- **How to complete this task**
Among the entries below, how many lines include "CROSS"? Give the number alone.

Stored dataset items:
#####
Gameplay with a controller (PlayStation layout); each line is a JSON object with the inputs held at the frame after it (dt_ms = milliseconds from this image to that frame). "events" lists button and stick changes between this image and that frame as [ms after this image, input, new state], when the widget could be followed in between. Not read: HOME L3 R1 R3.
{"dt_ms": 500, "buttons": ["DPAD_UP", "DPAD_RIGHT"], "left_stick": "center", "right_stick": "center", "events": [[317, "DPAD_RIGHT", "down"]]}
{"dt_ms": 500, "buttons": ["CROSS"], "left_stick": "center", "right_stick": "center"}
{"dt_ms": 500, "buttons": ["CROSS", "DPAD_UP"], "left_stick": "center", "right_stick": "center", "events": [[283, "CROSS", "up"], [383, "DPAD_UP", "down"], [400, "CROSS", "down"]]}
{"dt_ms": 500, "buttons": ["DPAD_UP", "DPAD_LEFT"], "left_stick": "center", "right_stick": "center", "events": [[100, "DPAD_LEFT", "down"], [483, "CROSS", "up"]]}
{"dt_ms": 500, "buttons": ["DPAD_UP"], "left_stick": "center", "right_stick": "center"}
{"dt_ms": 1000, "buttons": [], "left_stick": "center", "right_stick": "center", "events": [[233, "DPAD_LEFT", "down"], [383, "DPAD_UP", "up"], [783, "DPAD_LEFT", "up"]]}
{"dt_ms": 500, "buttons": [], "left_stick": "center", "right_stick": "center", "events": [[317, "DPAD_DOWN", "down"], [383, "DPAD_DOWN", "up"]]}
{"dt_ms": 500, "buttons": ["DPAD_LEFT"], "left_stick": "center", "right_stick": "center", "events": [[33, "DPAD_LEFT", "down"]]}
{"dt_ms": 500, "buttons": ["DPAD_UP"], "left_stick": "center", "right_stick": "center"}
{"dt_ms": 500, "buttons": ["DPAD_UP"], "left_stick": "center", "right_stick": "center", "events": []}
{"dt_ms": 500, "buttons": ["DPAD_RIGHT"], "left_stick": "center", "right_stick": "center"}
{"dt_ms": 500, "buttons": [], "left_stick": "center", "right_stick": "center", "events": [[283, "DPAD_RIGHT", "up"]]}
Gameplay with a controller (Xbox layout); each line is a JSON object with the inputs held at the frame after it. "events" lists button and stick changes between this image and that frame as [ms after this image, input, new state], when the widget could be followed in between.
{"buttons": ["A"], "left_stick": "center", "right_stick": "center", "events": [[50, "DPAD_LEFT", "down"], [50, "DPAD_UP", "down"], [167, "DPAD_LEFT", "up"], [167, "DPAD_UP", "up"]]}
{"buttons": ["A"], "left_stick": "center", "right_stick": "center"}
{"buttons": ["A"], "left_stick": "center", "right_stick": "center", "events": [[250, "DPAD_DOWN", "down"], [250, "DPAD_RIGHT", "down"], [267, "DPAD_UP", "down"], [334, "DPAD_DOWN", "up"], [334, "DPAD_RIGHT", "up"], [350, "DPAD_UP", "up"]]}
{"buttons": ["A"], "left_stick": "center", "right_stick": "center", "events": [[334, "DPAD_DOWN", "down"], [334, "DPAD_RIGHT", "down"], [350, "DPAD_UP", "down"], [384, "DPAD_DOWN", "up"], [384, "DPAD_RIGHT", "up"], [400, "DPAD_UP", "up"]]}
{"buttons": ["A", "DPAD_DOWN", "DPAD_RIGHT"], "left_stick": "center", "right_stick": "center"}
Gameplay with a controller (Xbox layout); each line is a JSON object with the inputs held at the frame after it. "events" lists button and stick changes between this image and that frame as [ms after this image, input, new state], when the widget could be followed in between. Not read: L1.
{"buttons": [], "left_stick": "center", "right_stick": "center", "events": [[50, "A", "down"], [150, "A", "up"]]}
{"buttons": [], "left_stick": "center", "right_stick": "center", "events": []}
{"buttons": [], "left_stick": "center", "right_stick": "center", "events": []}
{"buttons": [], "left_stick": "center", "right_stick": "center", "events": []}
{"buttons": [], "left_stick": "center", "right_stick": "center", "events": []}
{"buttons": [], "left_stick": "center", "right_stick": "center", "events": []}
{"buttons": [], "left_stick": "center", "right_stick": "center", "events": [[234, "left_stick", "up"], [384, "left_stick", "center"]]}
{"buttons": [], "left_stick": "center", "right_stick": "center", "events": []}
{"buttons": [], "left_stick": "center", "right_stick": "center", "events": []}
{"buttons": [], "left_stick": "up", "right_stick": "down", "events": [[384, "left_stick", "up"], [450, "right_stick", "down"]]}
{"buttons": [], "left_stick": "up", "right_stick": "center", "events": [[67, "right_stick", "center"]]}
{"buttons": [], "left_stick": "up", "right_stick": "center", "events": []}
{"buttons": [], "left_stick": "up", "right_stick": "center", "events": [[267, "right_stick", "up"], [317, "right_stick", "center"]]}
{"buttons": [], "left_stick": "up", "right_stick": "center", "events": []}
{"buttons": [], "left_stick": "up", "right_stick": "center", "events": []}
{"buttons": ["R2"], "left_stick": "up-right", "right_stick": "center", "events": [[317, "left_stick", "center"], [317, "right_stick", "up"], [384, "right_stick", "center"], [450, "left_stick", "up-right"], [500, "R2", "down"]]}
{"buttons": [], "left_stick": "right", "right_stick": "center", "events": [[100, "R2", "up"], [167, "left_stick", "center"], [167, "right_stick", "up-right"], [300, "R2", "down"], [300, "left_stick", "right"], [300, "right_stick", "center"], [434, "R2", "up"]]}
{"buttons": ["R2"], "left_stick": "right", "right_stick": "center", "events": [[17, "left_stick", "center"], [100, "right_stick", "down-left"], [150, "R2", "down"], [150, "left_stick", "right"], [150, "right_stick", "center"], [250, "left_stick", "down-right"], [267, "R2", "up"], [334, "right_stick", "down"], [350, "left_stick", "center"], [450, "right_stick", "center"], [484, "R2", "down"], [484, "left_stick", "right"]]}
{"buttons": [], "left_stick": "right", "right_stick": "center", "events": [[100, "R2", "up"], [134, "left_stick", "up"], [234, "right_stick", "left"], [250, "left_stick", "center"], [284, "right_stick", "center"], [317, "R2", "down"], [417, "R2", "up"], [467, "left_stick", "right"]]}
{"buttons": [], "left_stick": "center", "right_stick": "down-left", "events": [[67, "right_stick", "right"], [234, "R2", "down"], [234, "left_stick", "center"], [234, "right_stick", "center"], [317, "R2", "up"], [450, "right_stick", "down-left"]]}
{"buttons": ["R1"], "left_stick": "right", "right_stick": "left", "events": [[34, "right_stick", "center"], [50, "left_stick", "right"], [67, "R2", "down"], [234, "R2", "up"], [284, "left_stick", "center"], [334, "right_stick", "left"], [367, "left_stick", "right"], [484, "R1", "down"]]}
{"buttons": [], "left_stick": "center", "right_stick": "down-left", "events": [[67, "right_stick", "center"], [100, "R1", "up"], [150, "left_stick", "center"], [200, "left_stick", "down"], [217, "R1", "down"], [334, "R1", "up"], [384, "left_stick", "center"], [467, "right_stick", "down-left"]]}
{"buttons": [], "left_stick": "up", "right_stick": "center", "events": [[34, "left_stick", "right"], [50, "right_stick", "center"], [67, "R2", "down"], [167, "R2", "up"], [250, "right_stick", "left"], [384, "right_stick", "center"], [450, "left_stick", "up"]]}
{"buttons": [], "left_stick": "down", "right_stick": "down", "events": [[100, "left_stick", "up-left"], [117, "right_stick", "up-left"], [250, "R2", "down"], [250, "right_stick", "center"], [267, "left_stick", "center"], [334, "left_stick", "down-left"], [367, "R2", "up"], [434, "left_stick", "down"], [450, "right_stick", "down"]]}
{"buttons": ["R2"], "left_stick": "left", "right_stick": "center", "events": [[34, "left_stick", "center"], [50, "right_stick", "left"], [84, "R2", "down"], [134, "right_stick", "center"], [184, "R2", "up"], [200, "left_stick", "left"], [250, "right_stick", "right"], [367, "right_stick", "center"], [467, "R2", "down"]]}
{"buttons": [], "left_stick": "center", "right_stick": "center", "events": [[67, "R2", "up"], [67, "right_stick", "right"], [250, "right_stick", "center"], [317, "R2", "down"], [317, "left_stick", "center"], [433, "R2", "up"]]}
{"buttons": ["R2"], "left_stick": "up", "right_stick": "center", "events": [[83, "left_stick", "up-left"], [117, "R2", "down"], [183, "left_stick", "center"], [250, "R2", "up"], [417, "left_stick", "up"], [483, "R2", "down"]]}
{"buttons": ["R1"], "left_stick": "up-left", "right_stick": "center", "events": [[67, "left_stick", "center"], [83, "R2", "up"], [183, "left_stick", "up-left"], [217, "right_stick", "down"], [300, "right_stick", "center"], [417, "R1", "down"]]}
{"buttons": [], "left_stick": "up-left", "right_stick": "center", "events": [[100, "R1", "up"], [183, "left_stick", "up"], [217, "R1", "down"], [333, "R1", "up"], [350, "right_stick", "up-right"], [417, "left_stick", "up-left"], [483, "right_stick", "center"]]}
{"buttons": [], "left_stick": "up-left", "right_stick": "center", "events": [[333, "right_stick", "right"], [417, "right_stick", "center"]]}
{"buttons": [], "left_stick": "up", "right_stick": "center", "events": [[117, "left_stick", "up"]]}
#####
- **Solution for this problem**
3